Commelina efoveolata has been historically considered a synonym of C. leiocarpa , exclusively due to their indehiscent, glaucous and dark-coloured fruits. Campbell (2008) transferred Phaeosphaerion efoveolatum C.B.Clarke to Commelina as distinct from C. leiocarpa but provided no explanation or rationale for that decision. Nonetheless, both species are morphologically distinct ( Figs 5 View Fig , 9 View Fig ), with their distribution overlapping slightly only in Honduras and Nicaragua ( Fig. 6 View Fig ).
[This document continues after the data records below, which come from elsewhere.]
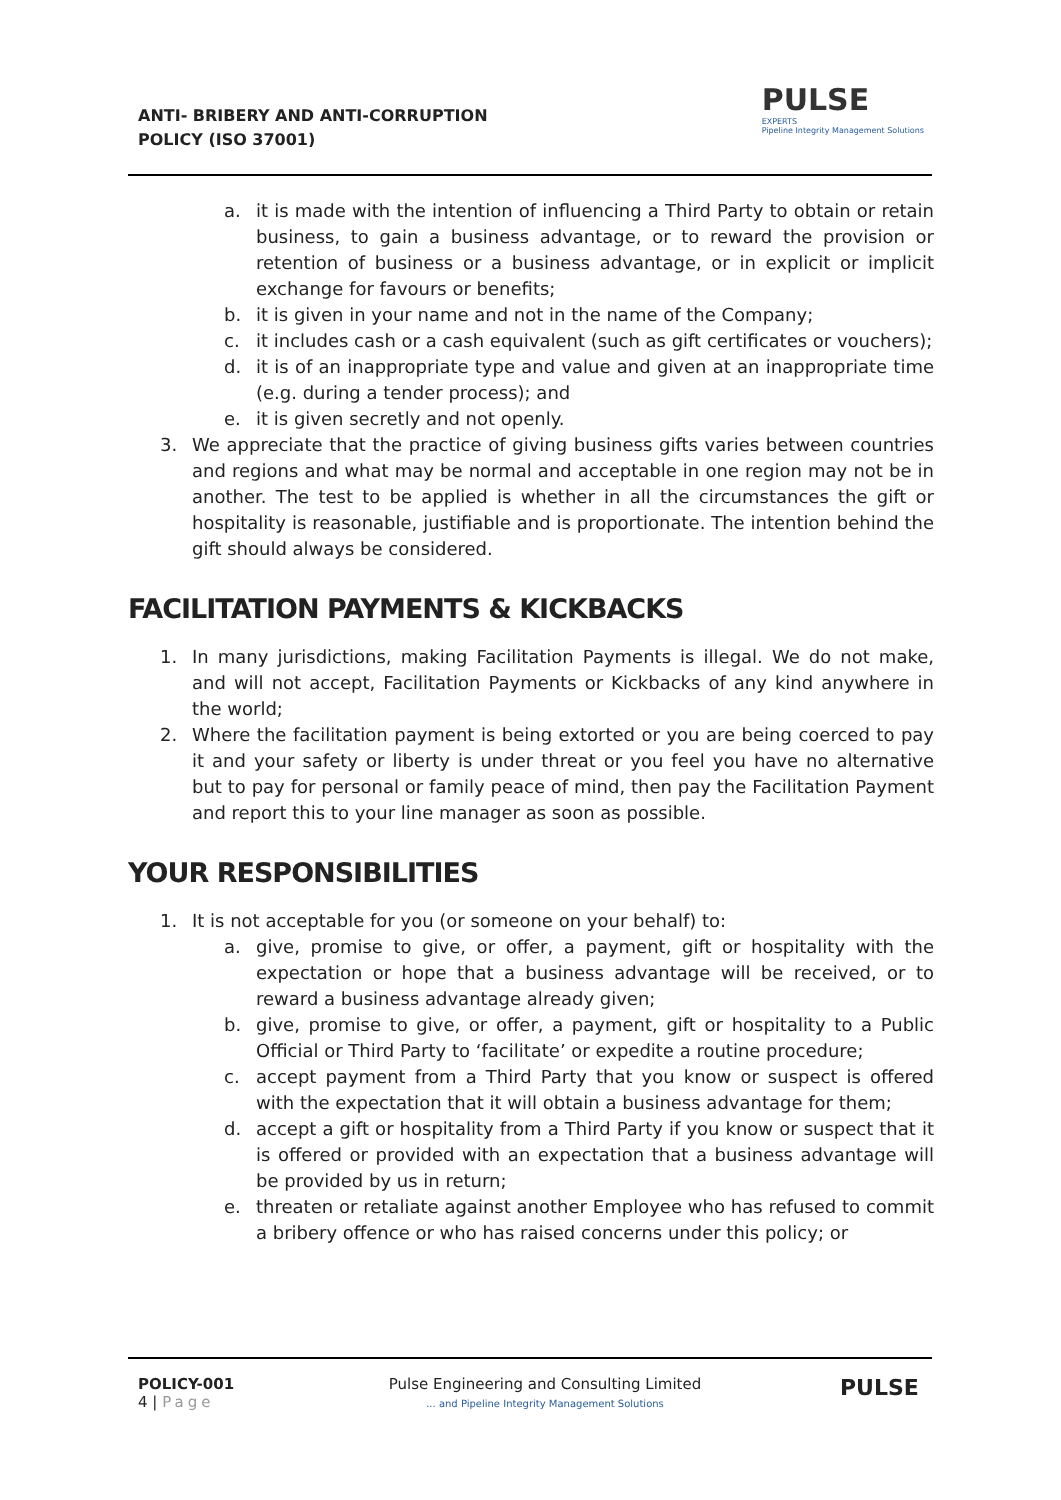ANTI- BRIBERY AND ANTI-CORRUPTION
POLICY (ISO 37001)
PULSE
EXPERTS
Pipeline Integrity Management Solutions
a. it is made with the intention of influencing a Third Party to obtain or retain business, to gain a business advantage, or to reward the provision or retention of business or a business advantage, or in explicit or implicit exchange for favours or benefits;
b. it is given in your name and not in the name of the Company;
c. it includes cash or a cash equivalent (such as gift certificates or vouchers);
d. it is of an inappropriate type and value and given at an inappropriate time (e.g. during a tender process); and
e. it is given secretly and not openly.
3. We appreciate that the practice of giving business gifts varies between countries and regions and what may be normal and acceptable in one region may not be in another. The test to be applied is whether in all the circumstances the gift or hospitality is reasonable, justifiable and is proportionate. The intention behind the gift should always be considered.
FACILITATION PAYMENTS & KICKBACKS
1. In many jurisdictions, making Facilitation Payments is illegal. We do not make, and will not accept, Facilitation Payments or Kickbacks of any kind anywhere in the world;
2. Where the facilitation payment is being extorted or you are being coerced to pay it and your safety or liberty is under threat or you feel you have no alternative but to pay for personal or family peace of mind, then pay the Facilitation Payment and report this to your line manager as soon as possible.
YOUR RESPONSIBILITIES
1. It is not acceptable for you (or someone on your behalf) to:
a. give, promise to give, or offer, a payment, gift or hospitality with the expectation or hope that a business advantage will be received, or to reward a business advantage already given;
b. give, promise to give, or offer, a payment, gift or hospitality to a Public Official or Third Party to ‘facilitate’ or expedite a routine procedure;
c. accept payment from a Third Party that you know or suspect is offered with the expectation that it will obtain a business advantage for them;
d. accept a gift or hospitality from a Third Party if you know or suspect that it is offered or provided with an expectation that a business advantage will be provided by us in return;
e. threaten or retaliate against another Employee who has refused to commit a bribery offence or who has raised concerns under this policy; or
POLICY-001
4 | Page
Pulse Engineering and Consulting Limited
... and Pipeline Integrity Management Solutions
PULSE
They differ in stem branching pattern and pubescence (branched from the base or almost so, sparsely to densely hispid with acicular hairs in C. efoveolata vs branched in the upper half or upper third, scabrid with a mixture of prickle- and hook-hairs in C. leiocarpa ), leaf-blade pubescence (adaxially sparsely to densely hispid with acicular hairs, abaxially sparsely to densely hispid with acicular hairs, hairs generally congested along the midvein vs adaxially glabrous to scabrid with a mixture of prickle- and hook-hairs, sometimes also sparsely pilose along the midvein, abaxially scabrid with a mixture of prickle- and hook-hairs and pilose along the midvein), leaf-blade margin (ciliate with a mixture of prickle- and acicular hairs vs papillose), spathe pubescence (externally sparsely to densely hispid with acicular hairs, margin scabrid or ciliate with prickle- or acicular hairs vs externally glabrous to scabrid with a mixture of prickle- and hook-hairs), sepal pubescence (dorsal sepal pilose along the midvein vs glabrous), petal colouration (white to light blue vs sky blue), antherodes colouration and morphology (yellow, upper lobes conspicuous, lower lobes spathulate to obovate vs white, upper lobes absent, lower lobes filiform), mature fruit colouration (dark burgundy to atro-vinaceous to black vs dark blue to bluish-black to black), and seed morphology (not cleft towards the embryotega, testa shallowly rugose vs cleft towards the embryotega, testa foveolate) ( Table 1 View Table 1 ). Thus, we reestablish C. efoveolata as an accepted and morphologically diagnosable species.